Requirement:
Your reply must be one number: the count of lines in the data below that contain "Download".

Entries shown:
^^^^^^^^

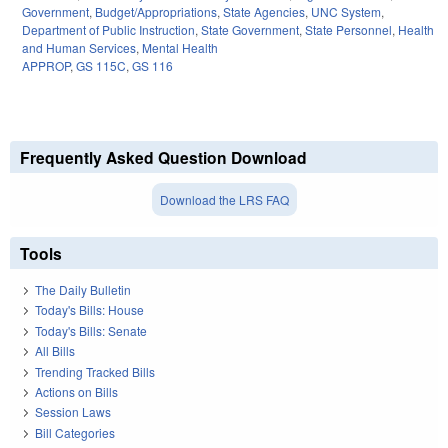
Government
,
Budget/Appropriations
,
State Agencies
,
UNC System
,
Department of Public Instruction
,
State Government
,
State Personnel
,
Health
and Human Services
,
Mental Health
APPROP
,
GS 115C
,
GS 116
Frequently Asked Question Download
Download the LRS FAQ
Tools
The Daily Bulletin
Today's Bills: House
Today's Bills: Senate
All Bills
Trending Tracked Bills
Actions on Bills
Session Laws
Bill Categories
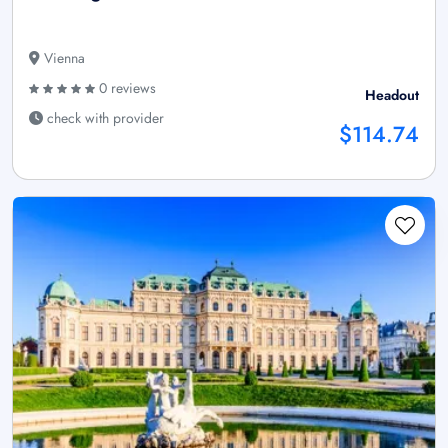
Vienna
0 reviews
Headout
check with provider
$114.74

^^^^^^^^

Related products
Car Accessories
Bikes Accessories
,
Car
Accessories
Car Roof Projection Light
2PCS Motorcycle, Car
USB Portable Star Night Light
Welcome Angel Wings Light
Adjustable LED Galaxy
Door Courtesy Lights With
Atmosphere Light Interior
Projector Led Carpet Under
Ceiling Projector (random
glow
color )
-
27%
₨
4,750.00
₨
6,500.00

^^^^^^^^

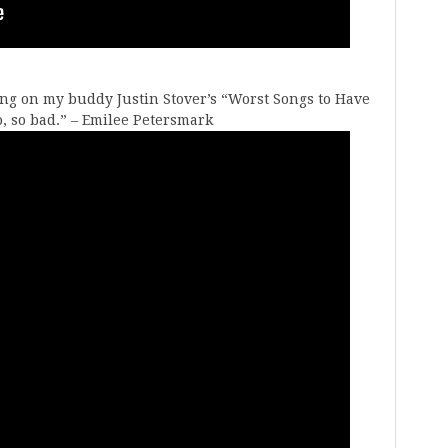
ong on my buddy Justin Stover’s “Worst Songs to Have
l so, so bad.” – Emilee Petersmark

^^^^^^^^

Your solution:
2